(Task brief) Take the records below and write them out again exactly.
*-*-*
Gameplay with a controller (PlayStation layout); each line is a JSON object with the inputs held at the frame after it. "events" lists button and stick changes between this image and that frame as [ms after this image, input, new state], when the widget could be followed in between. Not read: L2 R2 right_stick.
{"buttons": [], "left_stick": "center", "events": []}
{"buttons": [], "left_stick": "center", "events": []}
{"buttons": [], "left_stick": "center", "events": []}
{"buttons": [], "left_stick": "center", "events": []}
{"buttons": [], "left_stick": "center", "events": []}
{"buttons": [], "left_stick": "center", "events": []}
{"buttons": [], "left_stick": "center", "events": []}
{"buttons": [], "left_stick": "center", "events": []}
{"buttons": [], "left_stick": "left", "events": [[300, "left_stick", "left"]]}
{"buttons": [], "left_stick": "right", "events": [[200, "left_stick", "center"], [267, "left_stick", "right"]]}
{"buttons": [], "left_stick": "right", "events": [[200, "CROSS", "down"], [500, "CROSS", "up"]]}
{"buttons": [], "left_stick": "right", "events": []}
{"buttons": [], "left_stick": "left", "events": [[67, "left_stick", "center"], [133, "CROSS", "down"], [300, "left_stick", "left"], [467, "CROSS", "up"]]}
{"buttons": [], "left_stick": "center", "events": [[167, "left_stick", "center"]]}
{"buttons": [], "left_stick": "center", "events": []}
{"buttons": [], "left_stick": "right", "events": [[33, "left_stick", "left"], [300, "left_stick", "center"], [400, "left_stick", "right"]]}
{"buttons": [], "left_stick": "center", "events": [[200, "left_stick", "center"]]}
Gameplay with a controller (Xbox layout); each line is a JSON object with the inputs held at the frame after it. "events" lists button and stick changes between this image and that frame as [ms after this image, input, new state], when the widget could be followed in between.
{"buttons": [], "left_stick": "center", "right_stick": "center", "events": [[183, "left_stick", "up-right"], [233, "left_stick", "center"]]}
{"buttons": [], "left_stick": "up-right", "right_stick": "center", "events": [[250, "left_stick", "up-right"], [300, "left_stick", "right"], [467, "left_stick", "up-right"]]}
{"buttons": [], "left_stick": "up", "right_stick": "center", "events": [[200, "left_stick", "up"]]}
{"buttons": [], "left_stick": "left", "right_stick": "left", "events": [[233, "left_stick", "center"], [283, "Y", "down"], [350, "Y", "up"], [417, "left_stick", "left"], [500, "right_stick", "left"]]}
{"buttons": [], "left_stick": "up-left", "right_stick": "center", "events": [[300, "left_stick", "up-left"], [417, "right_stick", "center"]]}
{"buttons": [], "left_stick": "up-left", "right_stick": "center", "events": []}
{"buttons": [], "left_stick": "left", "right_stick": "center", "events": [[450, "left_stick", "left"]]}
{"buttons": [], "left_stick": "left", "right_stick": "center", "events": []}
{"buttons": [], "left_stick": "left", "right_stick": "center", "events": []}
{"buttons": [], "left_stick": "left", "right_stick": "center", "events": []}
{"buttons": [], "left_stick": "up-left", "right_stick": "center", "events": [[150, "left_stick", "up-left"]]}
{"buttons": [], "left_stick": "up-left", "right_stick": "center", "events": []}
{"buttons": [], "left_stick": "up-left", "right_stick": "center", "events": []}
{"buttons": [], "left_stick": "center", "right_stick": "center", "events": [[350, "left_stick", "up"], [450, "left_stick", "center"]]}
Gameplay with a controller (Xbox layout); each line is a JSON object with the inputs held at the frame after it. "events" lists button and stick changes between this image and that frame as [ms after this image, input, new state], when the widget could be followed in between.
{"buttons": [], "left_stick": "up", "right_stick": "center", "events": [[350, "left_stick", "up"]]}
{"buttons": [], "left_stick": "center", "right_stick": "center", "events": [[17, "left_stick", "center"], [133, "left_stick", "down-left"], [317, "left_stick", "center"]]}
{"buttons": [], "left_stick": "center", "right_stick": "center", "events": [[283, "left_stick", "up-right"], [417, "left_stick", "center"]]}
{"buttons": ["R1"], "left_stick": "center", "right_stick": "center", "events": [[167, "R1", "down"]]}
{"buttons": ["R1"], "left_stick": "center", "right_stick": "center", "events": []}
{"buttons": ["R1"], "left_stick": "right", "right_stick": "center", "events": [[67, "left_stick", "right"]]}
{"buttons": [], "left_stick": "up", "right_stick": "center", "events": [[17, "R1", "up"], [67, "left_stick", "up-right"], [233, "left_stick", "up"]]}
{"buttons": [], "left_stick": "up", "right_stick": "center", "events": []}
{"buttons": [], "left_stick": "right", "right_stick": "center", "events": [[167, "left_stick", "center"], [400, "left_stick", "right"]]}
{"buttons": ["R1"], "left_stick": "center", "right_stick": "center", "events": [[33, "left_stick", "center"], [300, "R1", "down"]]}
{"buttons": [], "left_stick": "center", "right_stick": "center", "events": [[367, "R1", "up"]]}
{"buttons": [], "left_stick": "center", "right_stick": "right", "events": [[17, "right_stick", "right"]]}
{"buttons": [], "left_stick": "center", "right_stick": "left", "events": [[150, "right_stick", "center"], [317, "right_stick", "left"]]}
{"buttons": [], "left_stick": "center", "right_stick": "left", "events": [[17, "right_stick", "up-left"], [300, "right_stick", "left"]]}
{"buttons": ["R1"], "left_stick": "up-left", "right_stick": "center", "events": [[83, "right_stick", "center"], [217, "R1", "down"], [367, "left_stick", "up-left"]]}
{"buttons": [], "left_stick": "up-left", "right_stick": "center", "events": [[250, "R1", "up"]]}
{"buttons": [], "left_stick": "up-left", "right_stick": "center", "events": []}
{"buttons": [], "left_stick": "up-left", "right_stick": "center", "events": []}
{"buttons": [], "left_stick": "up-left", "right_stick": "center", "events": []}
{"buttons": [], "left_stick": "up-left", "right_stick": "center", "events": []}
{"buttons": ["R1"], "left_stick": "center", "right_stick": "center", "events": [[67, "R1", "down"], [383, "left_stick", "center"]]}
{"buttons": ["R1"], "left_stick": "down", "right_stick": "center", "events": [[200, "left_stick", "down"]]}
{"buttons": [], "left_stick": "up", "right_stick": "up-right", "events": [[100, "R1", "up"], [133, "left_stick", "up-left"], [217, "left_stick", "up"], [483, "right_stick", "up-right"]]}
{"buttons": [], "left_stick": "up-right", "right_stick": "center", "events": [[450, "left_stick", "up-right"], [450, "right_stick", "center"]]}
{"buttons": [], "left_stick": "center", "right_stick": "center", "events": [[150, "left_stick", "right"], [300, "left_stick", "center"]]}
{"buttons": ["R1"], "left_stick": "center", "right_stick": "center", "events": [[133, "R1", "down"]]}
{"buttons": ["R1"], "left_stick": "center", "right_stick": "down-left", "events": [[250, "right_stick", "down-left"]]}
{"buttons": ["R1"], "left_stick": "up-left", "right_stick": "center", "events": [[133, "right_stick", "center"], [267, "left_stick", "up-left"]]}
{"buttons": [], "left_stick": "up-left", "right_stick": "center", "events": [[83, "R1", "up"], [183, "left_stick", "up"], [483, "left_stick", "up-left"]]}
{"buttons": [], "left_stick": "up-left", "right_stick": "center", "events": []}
*-*-*
(Expected answer)
Gameplay with a controller (PlayStation layout); each line is a JSON object with the inputs held at the frame after it. "events" lists button and stick changes between this image and that frame as [ms after this image, input, new state], when the widget could be followed in between. Not read: L2 R2 right_stick.
{"buttons": [], "left_stick": "center", "events": []}
{"buttons": [], "left_stick": "center", "events": []}
{"buttons": [], "left_stick": "center", "events": []}
{"buttons": [], "left_stick": "center", "events": []}
{"buttons": [], "left_stick": "center", "events": []}
{"buttons": [], "left_stick": "center", "events": []}
{"buttons": [], "left_stick": "center", "events": []}
{"buttons": [], "left_stick": "center", "events": []}
{"buttons": [], "left_stick": "left", "events": [[300, "left_stick", "left"]]}
{"buttons": [], "left_stick": "right", "events": [[200, "left_stick", "center"], [267, "left_stick", "right"]]}
{"buttons": [], "left_stick": "right", "events": [[200, "CROSS", "down"], [500, "CROSS", "up"]]}
{"buttons": [], "left_stick": "right", "events": []}
{"buttons": [], "left_stick": "left", "events": [[67, "left_stick", "center"], [133, "CROSS", "down"], [300, "left_stick", "left"], [467, "CROSS", "up"]]}
{"buttons": [], "left_stick": "center", "events": [[167, "left_stick", "center"]]}
{"buttons": [], "left_stick": "center", "events": []}
{"buttons": [], "left_stick": "right", "events": [[33, "left_stick", "left"], [300, "left_stick", "center"], [400, "left_stick", "right"]]}
{"buttons": [], "left_stick": "center", "events": [[200, "left_stick", "center"]]}
Gameplay with a controller (Xbox layout); each line is a JSON object with the inputs held at the frame after it. "events" lists button and stick changes between this image and that frame as [ms after this image, input, new state], when the widget could be followed in between.
{"buttons": [], "left_stick": "center", "right_stick": "center", "events": [[183, "left_stick", "up-right"], [233, "left_stick", "center"]]}
{"buttons": [], "left_stick": "up-right", "right_stick": "center", "events": [[250, "left_stick", "up-right"], [300, "left_stick", "right"], [467, "left_stick", "up-right"]]}
{"buttons": [], "left_stick": "up", "right_stick": "center", "events": [[200, "left_stick", "up"]]}
{"buttons": [], "left_stick": "left", "right_stick": "left", "events": [[233, "left_stick", "center"], [283, "Y", "down"], [350, "Y", "up"], [417, "left_stick", "left"], [500, "right_stick", "left"]]}
{"buttons": [], "left_stick": "up-left", "right_stick": "center", "events": [[300, "left_stick", "up-left"], [417, "right_stick", "center"]]}
{"buttons": [], "left_stick": "up-left", "right_stick": "center", "events": []}
{"buttons": [], "left_stick": "left", "right_stick": "center", "events": [[450, "left_stick", "left"]]}
{"buttons": [], "left_stick": "left", "right_stick": "center", "events": []}
{"buttons": [], "left_stick": "left", "right_stick": "center", "events": []}
{"buttons": [], "left_stick": "left", "right_stick": "center", "events": []}
{"buttons": [], "left_stick": "up-left", "right_stick": "center", "events": [[150, "left_stick", "up-left"]]}
{"buttons": [], "left_stick": "up-left", "right_stick": "center", "events": []}
{"buttons": [], "left_stick": "up-left", "right_stick": "center", "events": []}
{"buttons": [], "left_stick": "center", "right_stick": "center", "events": [[350, "left_stick", "up"], [450, "left_stick", "center"]]}
Gameplay with a controller (Xbox layout); each line is a JSON object with the inputs held at the frame after it. "events" lists button and stick changes between this image and that frame as [ms after this image, input, new state], when the widget could be followed in between.
{"buttons": [], "left_stick": "up", "right_stick": "center", "events": [[350, "left_stick", "up"]]}
{"buttons": [], "left_stick": "center", "right_stick": "center", "events": [[17, "left_stick", "center"], [133, "left_stick", "down-left"], [317, "left_stick", "center"]]}
{"buttons": [], "left_stick": "center", "right_stick": "center", "events": [[283, "left_stick", "up-right"], [417, "left_stick", "center"]]}
{"buttons": ["R1"], "left_stick": "center", "right_stick": "center", "events": [[167, "R1", "down"]]}
{"buttons": ["R1"], "left_stick": "center", "right_stick": "center", "events": []}
{"buttons": ["R1"], "left_stick": "right", "right_stick": "center", "events": [[67, "left_stick", "right"]]}
{"buttons": [], "left_stick": "up", "right_stick": "center", "events": [[17, "R1", "up"], [67, "left_stick", "up-right"], [233, "left_stick", "up"]]}
{"buttons": [], "left_stick": "up", "right_stick": "center", "events": []}
{"buttons": [], "left_stick": "right", "right_stick": "center", "events": [[167, "left_stick", "center"], [400, "left_stick", "right"]]}
{"buttons": ["R1"], "left_stick": "center", "right_stick": "center", "events": [[33, "left_stick", "center"], [300, "R1", "down"]]}
{"buttons": [], "left_stick": "center", "right_stick": "center", "events": [[367, "R1", "up"]]}
{"buttons": [], "left_stick": "center", "right_stick": "right", "events": [[17, "right_stick", "right"]]}
{"buttons": [], "left_stick": "center", "right_stick": "left", "events": [[150, "right_stick", "center"], [317, "right_stick", "left"]]}
{"buttons": [], "left_stick": "center", "right_stick": "left", "events": [[17, "right_stick", "up-left"], [300, "right_stick", "left"]]}
{"buttons": ["R1"], "left_stick": "up-left", "right_stick": "center", "events": [[83, "right_stick", "center"], [217, "R1", "down"], [367, "left_stick", "up-left"]]}
{"buttons": [], "left_stick": "up-left", "right_stick": "center", "events": [[250, "R1", "up"]]}
{"buttons": [], "left_stick": "up-left", "right_stick": "center", "events": []}
{"buttons": [], "left_stick": "up-left", "right_stick": "center", "events": []}
{"buttons": [], "left_stick": "up-left", "right_stick": "center", "events": []}
{"buttons": [], "left_stick": "up-left", "right_stick": "center", "events": []}
{"buttons": ["R1"], "left_stick": "center", "right_stick": "center", "events": [[67, "R1", "down"], [383, "left_stick", "center"]]}
{"buttons": ["R1"], "left_stick": "down", "right_stick": "center", "events": [[200, "left_stick", "down"]]}
{"buttons": [], "left_stick": "up", "right_stick": "up-right", "events": [[100, "R1", "up"], [133, "left_stick", "up-left"], [217, "left_stick", "up"], [483, "right_stick", "up-right"]]}
{"buttons": [], "left_stick": "up-right", "right_stick": "center", "events": [[450, "left_stick", "up-right"], [450, "right_stick", "center"]]}
{"buttons": [], "left_stick": "center", "right_stick": "center", "events": [[150, "left_stick", "right"], [300, "left_stick", "center"]]}
{"buttons": ["R1"], "left_stick": "center", "right_stick": "center", "events": [[133, "R1", "down"]]}
{"buttons": ["R1"], "left_stick": "center", "right_stick": "down-left", "events": [[250, "right_stick", "down-left"]]}
{"buttons": ["R1"], "left_stick": "up-left", "right_stick": "center", "events": [[133, "right_stick", "center"], [267, "left_stick", "up-left"]]}
{"buttons": [], "left_stick": "up-left", "right_stick": "center", "events": [[83, "R1", "up"], [183, "left_stick", "up"], [483, "left_stick", "up-left"]]}
{"buttons": [], "left_stick": "up-left", "right_stick": "center", "events": []}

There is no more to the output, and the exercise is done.